Notes from a newcomer
Marion reminds us, at the time of our D Day celebrations of another nabd of heroes - survivors of the City of Benares
The ancient Chinese curse 'May you live in interesting times' comes to mind when I think of my parents' generation. Born in the aftermath of the First World War, they grew up in the Depression then, as young men and women, barely out of their teens, were called on to combat the threat of Nazism.
They are now in their 80s and soon there were will be very few of them left to give us a first-hand account of how it felt to crouch, petrified, in the silent eternity after the buzz of a V1 bomb ceased and the moment it reached its deadly destination. Or what it was like to scramble up a Normandy beach with mines exploding all around and with no choice but to leave your injured comrades to die. The anniversary of the D-Day landings earlier this summer was a poignant reminder of how our destiny hangs on when and where we are born.
Next month sees the anniversary of a less well-known wartime tragedy - the sinking of the luxury liner, the City of Benares. Having sailed from Liverpool on the fateful date of Friday 13 September 1940, the ship was torpedoed by a German U-boat three days later. On board were 90 children who were being evacuated under a government scheme to take them to safety in Canada.
The torpedo hit the ship close to where the children's cabins were located so many of them died instantly. Some of the youngsters made it to the lifeboats but an Atlantic gale was blowing and they were drowned when the boats capsized in the stormy sea. Miraculously, 13 of the children survived and most of them are still alive today.
One of them, Ken Sparks, was born in London but moved to Norfolk in the 1960s. By a great stroke of luck, 13-year-old Ken never reached his own lifeboat but was pulled into another one that he happened to be passing. There were six other boys on the boat as well as a priest, a Polish passenger and Miss Mary Cornish, a music teacher who had been travelling as one of the evacuees' adult escorts.
It was eight days before the lifeboat was eventually spotted by the navigator of a Sunderland flying boat. Miss Cornish, who was later awarded for her bravery, constantly massaged their limbs to keep the circulation going and the Polish man, who spoke little English, ensured they were fed. In an interview, Ken told the EDP: "Once a day, we were given a ship's biscuit, a piece of tinned peach and a sip of water. Sometimes we had some juice with the peach."

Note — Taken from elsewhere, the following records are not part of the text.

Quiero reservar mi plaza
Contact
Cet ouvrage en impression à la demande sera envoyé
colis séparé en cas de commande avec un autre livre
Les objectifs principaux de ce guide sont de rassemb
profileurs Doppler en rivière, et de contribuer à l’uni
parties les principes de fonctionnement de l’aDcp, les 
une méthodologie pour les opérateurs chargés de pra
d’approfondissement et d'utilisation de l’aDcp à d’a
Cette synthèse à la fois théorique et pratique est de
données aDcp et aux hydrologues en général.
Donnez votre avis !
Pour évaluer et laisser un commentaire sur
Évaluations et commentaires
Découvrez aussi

After being picked up by the British destroyer, HMS Anthony, the survivors were taken to Greenock in Scotland. They were carried ashore and taken to a hotel where they had hot baths before going to bed. But Ken recalls that they were unable to sleep because it was too comfortable after the rigours of the lifeboat.
The Benares survivors have always stayed in close touch with one another over the years. Like the D-Day veterans, they are haunted by the memory of their companions who perished - the ones who did not have the chance to get married, become parents, and enjoy a humdrum life in 'uninteresting' times.